- TASK REQUIREMENTS -
Please quote the text of the entries below from the line containing "yeezy boost 350 v" through the final line of the entries, with both ends included. Leave the pictures out of your answer.

Stored items from a collection:
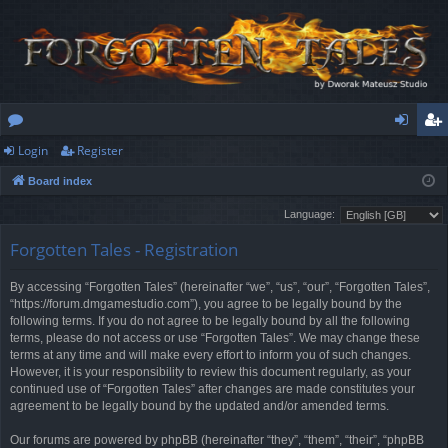
Login
Register
or
og
eg
Board index
u
in
ist
Language:
m
er
Forgotten Tales - Registration
s
By accessing “Forgotten Tales” (hereinafter “we”, “us”, “our”, “Forgotten Tales”,
“https://forum.dmgamestudio.com”), you agree to be legally bound by the
following terms. If you do not agree to be legally bound by all the following
terms, please do not access or use “Forgotten Tales”. We may change these
terms at any time and will make every effort to inform you of such changes.
However, it is your responsibility to review this document regularly, as your
continued use of “Forgotten Tales” after changes are made constitutes your
agreement to be legally bound by the updated and/or amended terms.
Our forums are powered by phpBB (hereinafter “they”, “them”, “their”, “phpBB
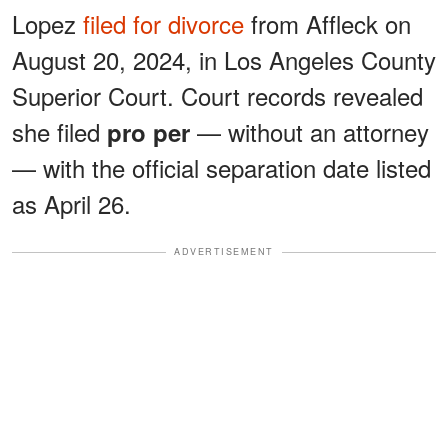
Lopez
filed for divorce
from Affleck on
August 20, 2024, in Los Angeles County
Superior Court. Court records revealed
she filed
— without an attorney
pro per
— with the official separation date listed
as April 26.
ADVERTISEMENT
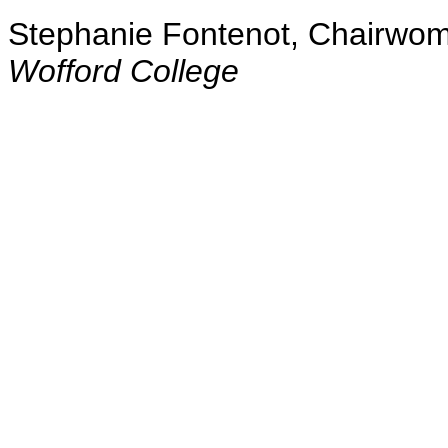
Stephanie Fontenot, Chairwo
Wofford College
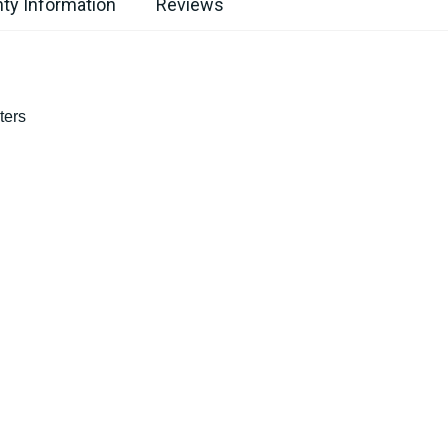
ty Information
Reviews
ters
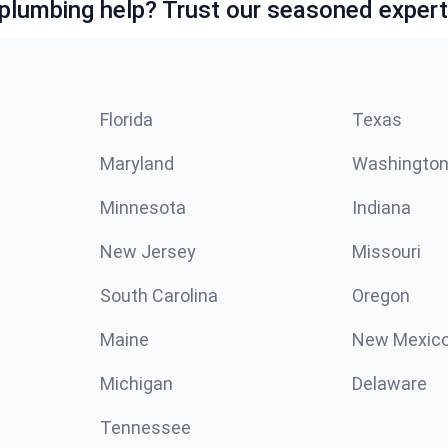
lumbing help? Trust our seasoned expert
Florida
Texas
Maryland
Washingto
Minnesota
Indiana
New Jersey
Missouri
South Carolina
Oregon
Maine
New Mexic
Michigan
Delaware
Tennessee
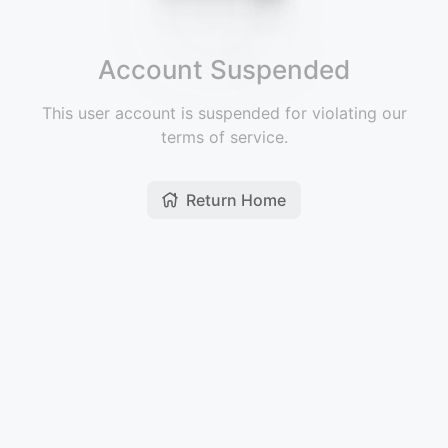
Account Suspended
This user account is suspended for violating our
terms of service.
Return Home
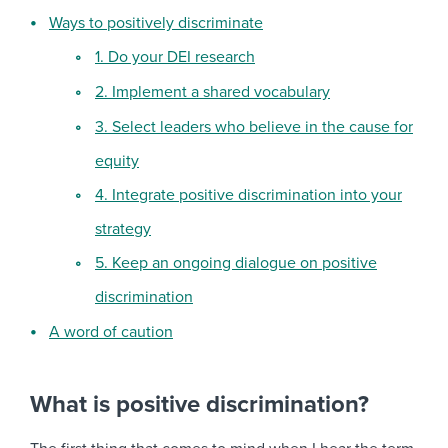
Ways to positively discriminate
1. Do your DEI research
2. Implement a shared vocabulary
3. Select leaders who believe in the cause for
equity
4. Integrate positive discrimination into your
strategy
5. Keep an ongoing dialogue on positive
discrimination
A word of caution
What is positive discrimination?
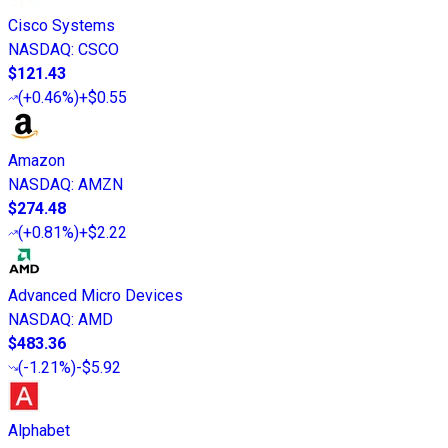
Cisco Systems
NASDAQ
:
CSCO
$121.43
(
+0.46%
)
+$0.55
Amazon
NASDAQ
:
AMZN
$274.48
(
+0.81%
)
+$2.22
Advanced Micro Devices
NASDAQ
:
AMD
$483.36
(
-1.21%
)
-$5.92
Alphabet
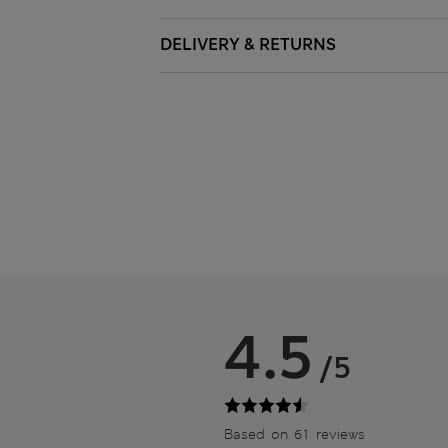
DELIVERY & RETURNS
4.5
/5
Based on 61 reviews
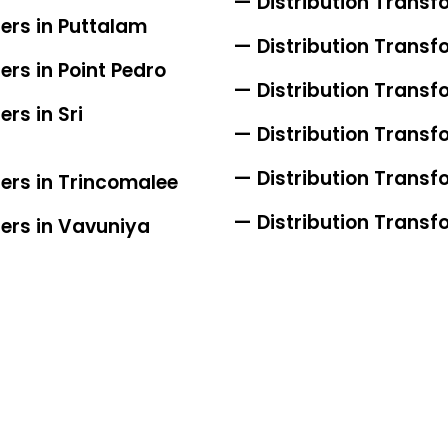
— Distribution Transf
ers in Puttalam
— Distribution Transf
ers in Point Pedro
— Distribution Transf
rs in Sri
— Distribution Transfo
— Distribution Transfo
iers in Trincomalee
— Distribution Transfo
iers in Vavuniya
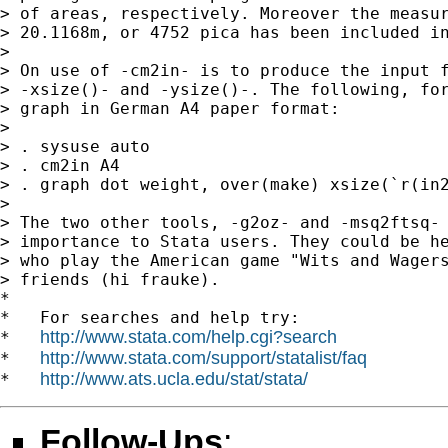
> of areas, respectively. Moreover the measur
> 20.1168m, or 4752 pica has been included in
>

> On use of -cm2in- is to produce the input f
> -xsize()- and -ysize()-. The following, for
> graph in German A4 paper format:

>

> . sysuse auto

> . cm2in A4

> . graph dot weight, over(make) xsize(`r(in2
>

> The two other tools, -g2oz- and -msq2ftsq- 
> importance to Stata users. They could be he
> who play the American game "Wits and Wagers
> friends (hi frauke).

*

*   For searches and help try:

http://www.stata.com/help.cgi?search
*   
http://www.stata.com/support/statalist/faq
*   
http://www.ats.ucla.edu/stat/stata/
*   
Follow-Ups
:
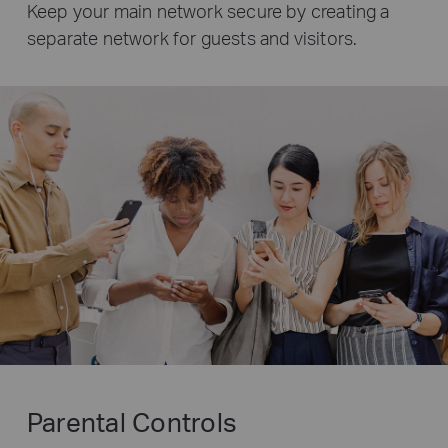
Keep your main network secure by creating a
separate network for guests and visitors.
Parental Controls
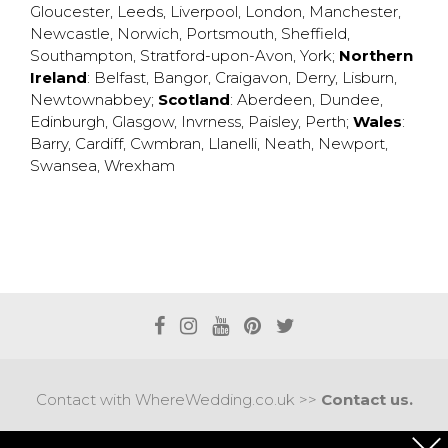
Gloucester
,
Leeds
,
Liverpool
,
London
,
Manchester
,
Newcastle
,
Norwich
,
Portsmouth
,
Sheffield
,
Southampton
,
Stratford-upon-Avon
,
York
;
Northern
Ireland
:
Belfast
,
Bangor
,
Craigavon
,
Derry
,
Lisburn
,
Newtownabbey
;
Scotland
:
Aberdeen
,
Dundee
,
Edinburgh
,
Glasgow
,
Invrness
,
Paisley
,
Perth
;
Wales
:
Barry
,
Cardiff
,
Cwmbran
,
Llanelli
,
Neath
,
Newport
,
Swansea
,
Wrexham
Contact with WhereWedding.co.uk >>
Contact us.
Terms of use
|
Privacy policy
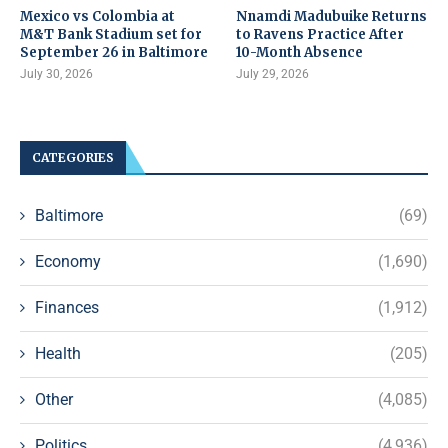
Mexico vs Colombia at
Nnamdi Madubuike Returns
M&T Bank Stadium set for
to Ravens Practice After
September 26 in Baltimore
10-Month Absence
July 30, 2026
July 29, 2026
CATEGORIES
Baltimore
(69)
Economy
(1,690)
Finances
(1,912)
Health
(205)
Other
(4,085)
Politics
(4,936)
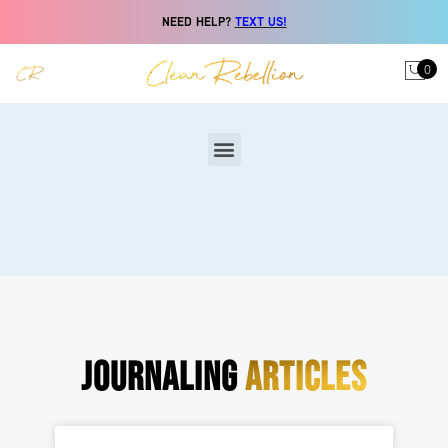
NEED HELP?
TEXT US!
0
JOURNALING
ARTICLES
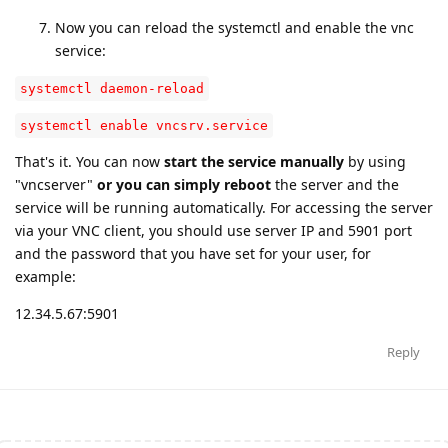
Now you can reload the systemctl and enable the vnc
service:
systemctl daemon-reload
systemctl enable vncsrv.service
That's it. You can now
start the service manually
by using
"vncserver"
or you can simply reboot
the server and the
service will be running automatically. For accessing the server
via your VNC client, you should use server IP and 5901 port
and the password that you have set for your user, for
example:
12.34.5.67:5901
Reply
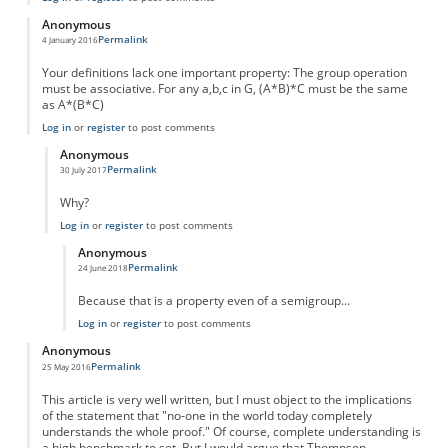
Anonymous
Permalink
4 January 2016
Your definitions lack one important property: The group operation
must be associative. For any a,b,c in G, (A*B)*C must be the same
as A*(B*C)
Log in
or
register
to post comments
Anonymous
Permalink
30 July 2017
In reply to
Your definitions lack one
by
Anonymous
Why?
Log in
or
register
to post comments
Anonymous
Permalink
24 June 2018
In reply to
Why?
by
Anonymous
Because that is a property even of a semigroup...
Log in
or
register
to post comments
Anonymous
Permalink
25 May 2016
This article is very well written, but I must object to the implications
of the statement that "no-one in the world today completely
understands the whole proof." Of course, complete understanding is
a high benchmark to set. But I would argue that Thompson,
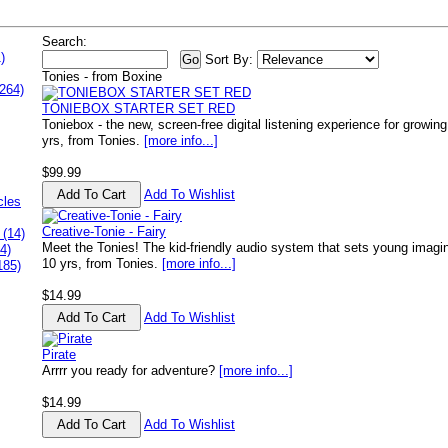
Search:
)
Sort By:
Tonies - from Boxine
264)
TONIEBOX STARTER SET RED
Toniebox - the new, screen-free digital listening experience for growi
yrs, from Tonies.
[more info...]
$99.99
Add To Wishlist
cles
Creative-Tonie - Fairy
 (14)
Meet the Tonies! The kid-friendly audio system that sets young imagin
4)
10 yrs, from Tonies.
[more info...]
185)
$14.99
Add To Wishlist
Pirate
Arrrr you ready for adventure?
[more info...]
$14.99
Add To Wishlist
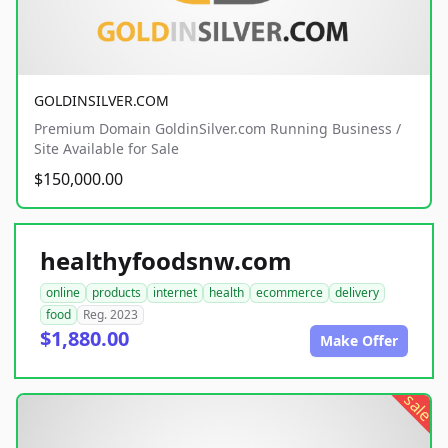
GOLDINSILVER.COM
Premium Domain GoldinSilver.com Running Business /
Site Available for Sale
$150,000.00
healthyfoodsnw.com
online
products
internet
health
ecommerce
delivery
food
Reg. 2023
$1,880.00
Make Offer
sale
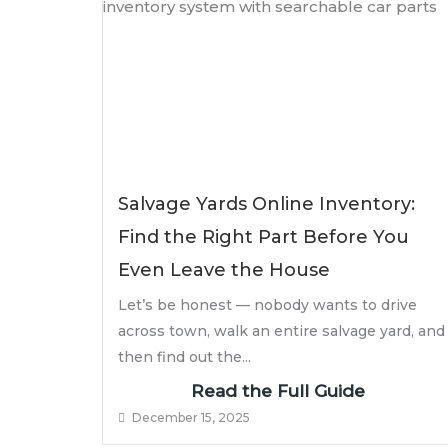
Salvage Yards Online Inventory:
Find the Right Part Before You
Even Leave the House
Let’s be honest — nobody wants to drive
across town, walk an entire salvage yard, and
then find out the...
Read the Full Guide
December 15, 2025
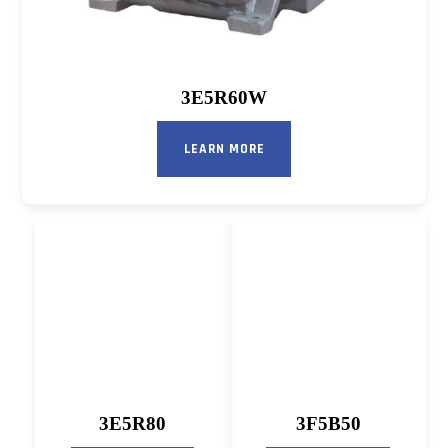
3E5R60W
LEARN MORE
3E5R80
3F5B50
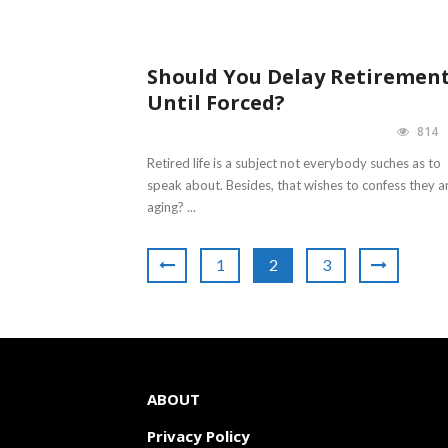
Should You Delay Retiremen
Until Forced?
814
Retired life is a subject not everybody suches as to
speak about. Besides, that wishes to confess they a
aging? ...
1
2
3
ABOUT
Privacy Policy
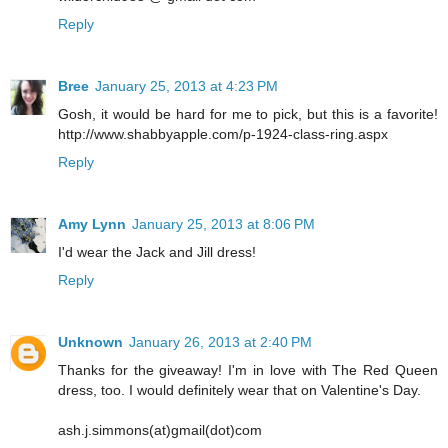
Reply
Bree
January 25, 2013 at 4:23 PM
Gosh, it would be hard for me to pick, but this is a favorite!
http://www.shabbyapple.com/p-1924-class-ring.aspx
Reply
Amy Lynn
January 25, 2013 at 8:06 PM
I'd wear the Jack and Jill dress!
Reply
Unknown
January 26, 2013 at 2:40 PM
Thanks for the giveaway! I'm in love with The Red Queen
dress, too. I would definitely wear that on Valentine's Day.
ash.j.simmons(at)gmail(dot)com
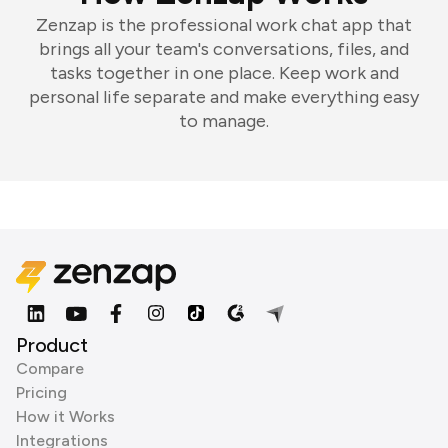
Zenzap is the professional work chat app that
brings all your team's conversations, files, and
tasks together in one place. Keep work and
personal life separate and make everything easy
to manage.
Product
Compare
Pricing
How it Works
Integrations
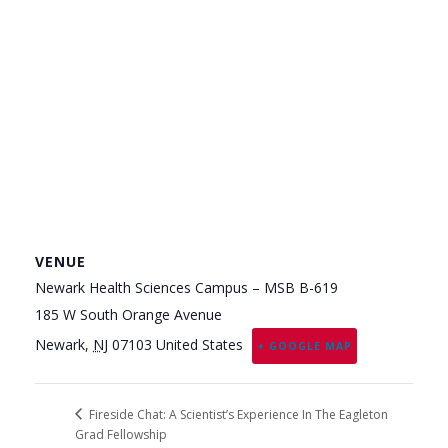
VENUE
Newark Health Sciences Campus – MSB B-619
185 W South Orange Avenue
Newark
,
NJ
07103
United States
+ GOOGLE MAP
Fireside Chat: A Scientist’s Experience In The Eagleton
Grad Fellowship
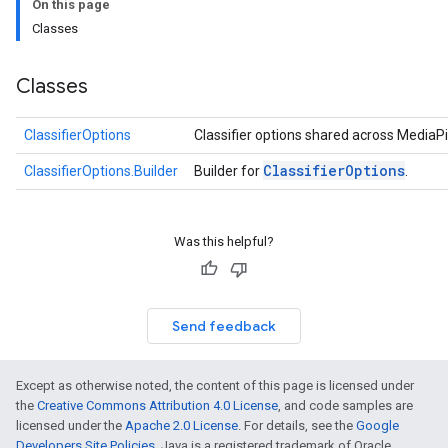
On this page
logging
Classes
llminference
anguagedetector
tclassifier
Classes
textembedder
.core
ClassifierOptions
Classifier options shared across MediaPi
.facedetector
Classifier
Options
ClassifierOptions.Builder
Builder for
.
.facelandmarker
facestylizer
.gesturerecognizer
Was this helpful?
n.handlandmarker
holisticlandmarker
imageclassifier
on.imageembedder
Send feedback
.imagegenerator
n.imagesegmenter
Except as otherwise noted, the content of this page is licensed under
.interactivesegmenter
the
Creative Commons Attribution 4.0 License
, and code samples are
.objectdetector
licensed under the
Apache 2.0 License
. For details, see the
Google
n.poselandmarker
Developers Site Policies
. Java is a registered trademark of Oracle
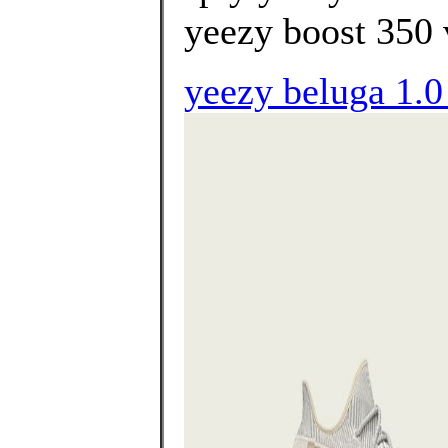
yeezy boost 350 v
yeezy beluga 1.0 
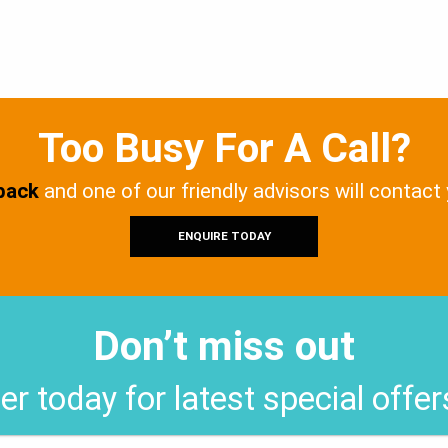
Too Busy For A Call?
 back
and one of our friendly advisors will contact
ENQUIRE TODAY
Don’t miss out
er today for latest special offe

- OUTPUT BELOW -
yeezy boost 350 v
yeezy beluga 1.0 
Too Busy For A Call?
 back
and one of our friendly advisors will contact
ENQUIRE TODAY
Don’t miss out
er today for latest special offe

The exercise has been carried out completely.